BEIRUT: Lebanese lawmakers are bound to reach an agreement on the salary scale despite the debate over the ceiling of projected revenues and expenditures, a source close to the Speaker of Parliament Nabih Berri said Friday.
“I don’t think the MPs will pass the salary hike bill on June 19 because some of the lawmakers may boycott the session under the pretext that the election of the president of the republic should be the first priority. But eventually the deputies will have to agree on some formula to pass the salary scale to avoid a confrontation with the Union Coordination Committee,” the source told The Daily Star.

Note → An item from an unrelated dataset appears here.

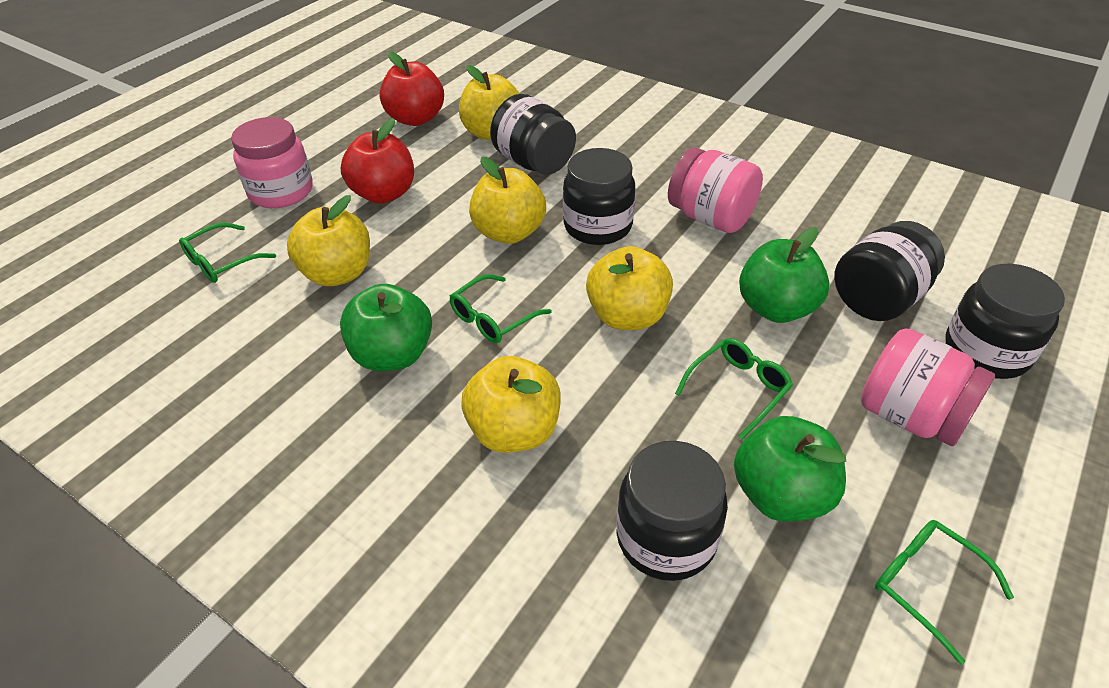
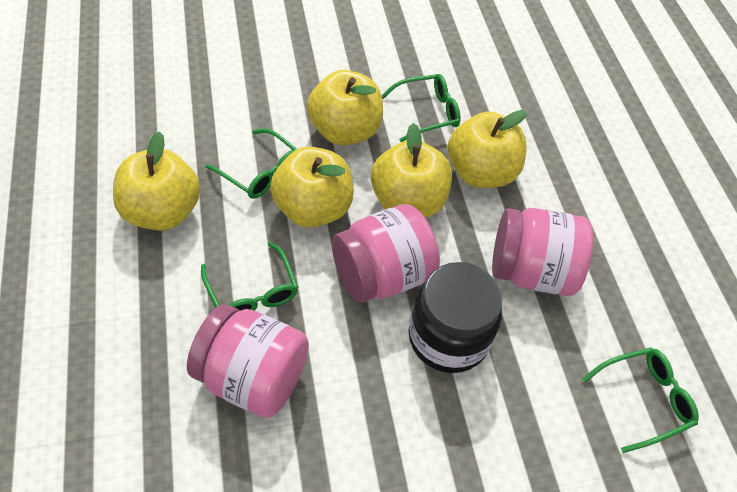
black jar: 5 -> 1
green apple: 3 -> 0
red apple: 2 -> 0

Berri met Friday with Finance Minister Ali Hasan Khalil and head of the budget and finance parliamentary committee Ibrahim Kanaan to narrow differences over the controversial salary scale.
The source said Berri was keen to resolve the issue of the salary hike for civil servants and public school teachers as soon as possible and was determined to hold talks with all the MPs until the matter came to a positive conclusion.
Former Prime Minister and MP Fouad Siniora have refused to endorse the bill under its current form because this would lead to financial and economic disaster.
Siniora and the Future Movement want the lawmakers to further lower the allocation for the salary scale and adopt reform measures in order to cause the budget deficit to rise to alarming levels.
The source explained that even those who have strong reservations about the bill, are fully aware that any further procrastination could encourage the civil servants and public school teachers to escalate the strikes and sit-ins across the country.
There is deep concern that the continued strikes by the civil servants may have a dire impact on the revenues of the Treasury.
Some circles estimated that the Treasury could lose at least $55 million a day if all the civil servants observed an open ended strike.
The lawmakers agreed on a series of tax measures to finance the salary scale, such as increasing taxes on interest on customer deposits and increasing fees on the registration real estate.
But the MPs failed to agree on a proposal to increase the value added tax ceiling from 10 percent to 12 percent and apply heavy fines on the illegal properties that were built along the Lebanese coast.
The UCC rejected any tax that could affect the poor and middle classes but strongly favored higher taxes on banks, companies and wealthy individuals.
Other MPs believe privatizing the electricity sector would save the Treasury $2 billion a year at least.
“I am confident that the lawmakers will reach an acceptable formula for the salary scale even if radical reforms were needed to finance the salary hike,” the source said.